Monday, March 16, 2015

Chronicles of a Future Archeologist

[Part 2 of the Future Perfect series]

From the journals of Pedro S. Palanca, PhD in Archeology and Ancient Antiquities.

I arrived at the coordinates 14°33'24"N 121°1'26"E with the sun already setting at the horizon. This might have been a religious ritual place or an astrological site. The positioning of the structures prove it so. As the sun sets, it shines along a long, wide clearing, bordered on its side by tall, slabs of stone and metal ruins.

The year is 3231.

I marvel at the gigantic structures all around and wonder how the ancients are able to build these massive feats of architecture. Each structure might have stood two thousand meters up or even higher. Their width might have been half a kilometer on all sides. The corners are all perfect angles. The sides are perfect lines. On all sides, there are perfect patterns of repeating square holes, about 2 meters by 2 meters wide. Each with perfect lines and angles.

On some structures, these holes are covered by a thin clear material almost crystalline in form. For some, the holes are decorated by complex ornate patterns-- flowing, zigzaging, crisscrosssing each other.

From my ancient guidebook, I learn that they call these 'Skyscrapers'. It has been theorized that the ancients used them to clean the skies of the sins of the humans hence the name. During their ceremonial rituals, the guidebook says, the monks dressed in their finest, would fall in line in front of offertory cages on the onset of the sunrise. At anytime, about 20 monks can fit on these cages. They would get in these cages and the structure would bring them to the heavenly spaces or 'cubicles' to be purified of their sins and to contribute in the scraping of  the skies. At sun's fall, the monk would return purified and duty accomplished. They would do this every single day as a form of religious devotion.

This structure on my right is the tallest skyscraper. They call it the Pibikom Tower, most probably in honor of Pibikom, the ancient god of banking and finance.

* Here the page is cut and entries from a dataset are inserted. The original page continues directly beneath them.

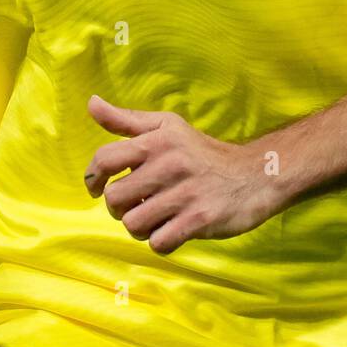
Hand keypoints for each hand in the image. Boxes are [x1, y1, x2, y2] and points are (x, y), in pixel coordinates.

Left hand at [84, 94, 279, 254]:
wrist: (255, 174)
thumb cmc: (202, 152)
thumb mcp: (167, 127)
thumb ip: (126, 120)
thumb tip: (91, 103)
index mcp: (157, 140)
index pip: (104, 158)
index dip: (93, 178)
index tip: (98, 188)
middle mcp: (168, 164)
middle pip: (115, 199)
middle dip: (120, 209)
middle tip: (136, 205)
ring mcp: (184, 193)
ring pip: (133, 224)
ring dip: (141, 228)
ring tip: (156, 218)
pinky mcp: (199, 219)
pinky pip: (159, 242)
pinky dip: (162, 242)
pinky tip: (173, 230)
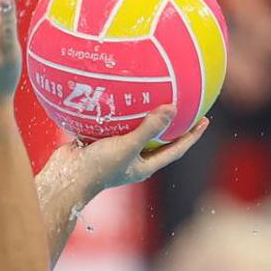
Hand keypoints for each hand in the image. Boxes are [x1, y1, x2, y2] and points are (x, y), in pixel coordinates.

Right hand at [43, 107, 209, 197]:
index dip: (192, 136)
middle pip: (159, 140)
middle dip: (171, 125)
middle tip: (185, 105)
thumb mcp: (127, 147)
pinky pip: (113, 125)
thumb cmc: (98, 168)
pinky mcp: (99, 143)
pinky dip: (118, 112)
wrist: (65, 176)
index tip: (205, 120)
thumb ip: (149, 128)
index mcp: (144, 165)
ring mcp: (115, 152)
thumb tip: (173, 108)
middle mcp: (132, 160)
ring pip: (134, 131)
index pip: (176, 149)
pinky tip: (118, 94)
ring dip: (143, 116)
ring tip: (153, 95)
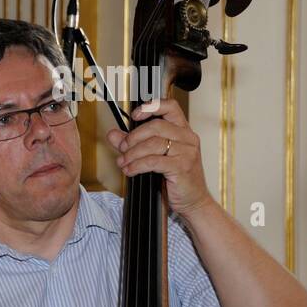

In front of me lies an endless stretch of flat, black surface. It is about 20 meters wide and stretches beyond the horizon. I stand in awe at the perfect flatness made of hard and seemingly indestructible stone like volcanic glass. It is an amazing work of technology by such primitive people. It is on these endless fields where the ancients parade their monks on their way to their ceremonies.

According to the guidebook, monks alight on metallic carriages or 'buses' all link to each other via a ritual called 'traffic'. The carriages move ceremoniously to an orrery of sound, from low pitched hums to high pitched screams. The carriage move slowly in those rituals until they reach the corresponding skyscraper. They call these surfaces 'Highways', since they are the pathways that lead to the skies or the 'Highs'.

The long highway stretching across my coordinate is called the Aiala Highway, named from Aiala, the goddess of lands, dwellings and real estate.

It's already dark and I need to get out of this place. The guidebook says the place is teeming with the spirits of the monks who died on their cubicles in the act of skyscraping.

On my next visits, I'm planning on exploring the secrets of the underground passages, the 'Underpass' and take a look at another technological masterpiece, the Emarti and how it met its horrific and disastrous death.

This is Pedro Palanca, PhD signing off for now.